Le palais sans soucis

C’est un château situé à Milot, juste au pied de la Citadelle. C’est l’ancienne résidence principale d’Henri Christophe.

Ce palais ainsi que ses dépendances ont été construits à partir de 1810, sous l’impulsion du général Henri Christophe, l’un des héros de la guerre de l’indépendance haïtienne, autoproclamé roi sous le nom de Henri Ier en mars 1811.

Sans-Souci était divisé en quatre départements : d’abord le corps principal de logis avec sa salle de spectacle et les appartements du roi.

L’aile gauche du palais royal était réservée quant à elle au conseil d’Etat. Viennent ensuite les appartements de la Reine, situés à l’écart. Enfin, le quatrième département était constitué de vastes écuries. 

Une caserne, un hôpital, une imprimerie, une école militaire et une fonderie pour l’armement complétaient l’ensemble. On édifia enfin une basilique au dôme circulaire à l’entrée. Les travaux sont achevés en 1813.

Henri, son épouse la reine Marie-Louise et leurs enfants ont habité ce lieu, ainsi que leurs personnels et les différents conseillers et ministres, jusqu’au 18 octobre 1820.

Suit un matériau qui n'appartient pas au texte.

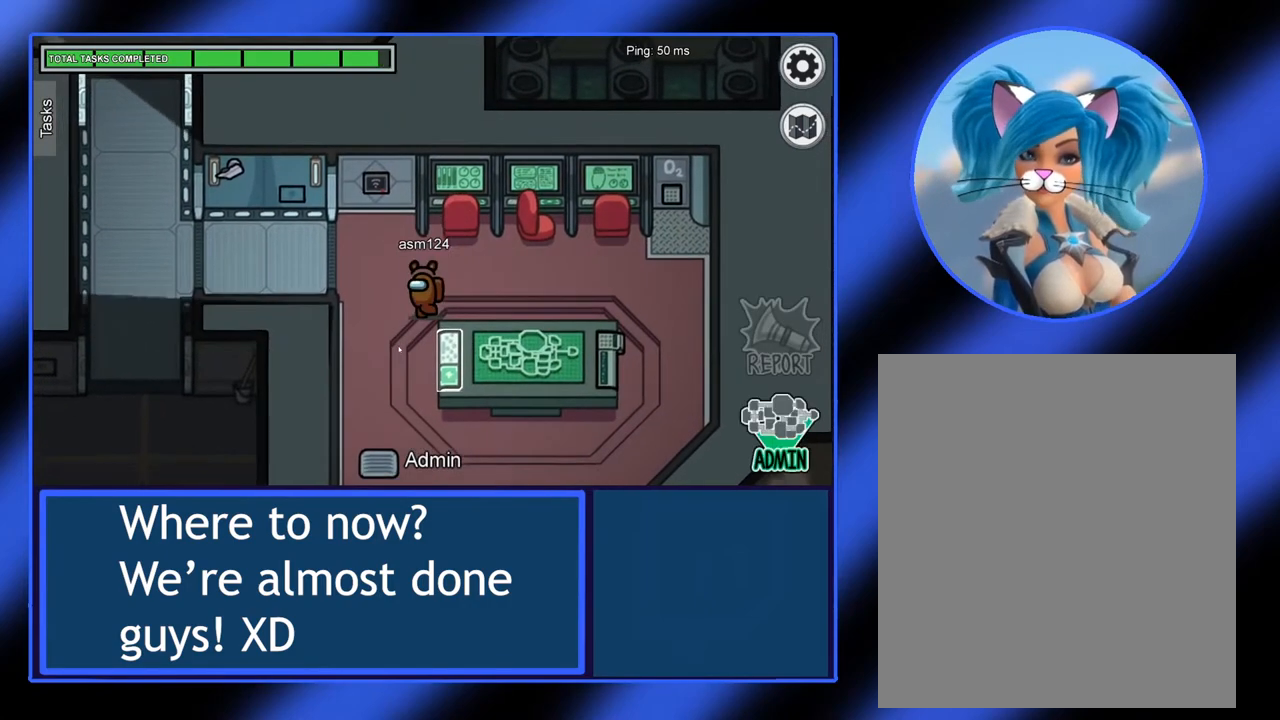
{"keys": [], "mouse": [], "events": [[283, "mouse_left", "up"]]}
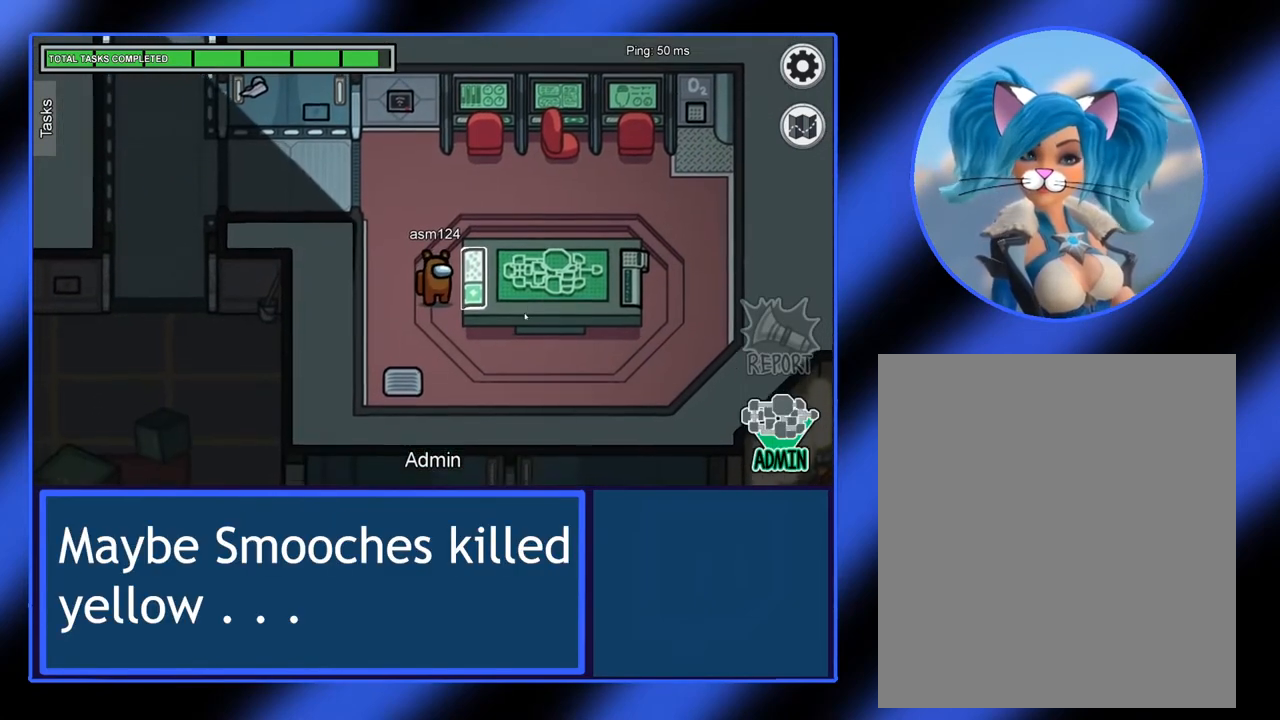
{"keys": [], "mouse": [], "events": []}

Le 8 octobre 1820, affaibli par une attaque cérébrale, et alors qu’une révolte gronde parmi le peuple contre les lois agraires, le roi choisit de se suicider dans la chapelle du palais d’une balle dans le cœur, qui, selon la légende, aurait été en or.

Photo prise à la citadelle

Son corps est enterré dans la citadelle. Le palais et ses dépendances furent ruinés par deux séries de violents séismes, celui du 7 mai 1842 qui détruisit le Cap-Haïtien, puis le tremblement de terre de février 1843. Depuis 1982, les vestiges du palais sont inscrits sur la liste du Patrimoine mondial de l’UNESCO.

J’ai adoré cette visite. Très impressionnant à voir. Même s’il ne reste pas grand chose de ce palais, on sent bien en remontant le chemin pour y accéder toute la majesté que devait dégager ce lieu. Le bâtiment principal est encore assez bien conservé… mais jusqu’à quand. Dommage que personne ne s’occupe de la rénovation de cette beauté.

La visite est conseillée avec un guide officiel afin de mieux comprendre l’histoire du lieu et de la région durant la première moitié du XIXe.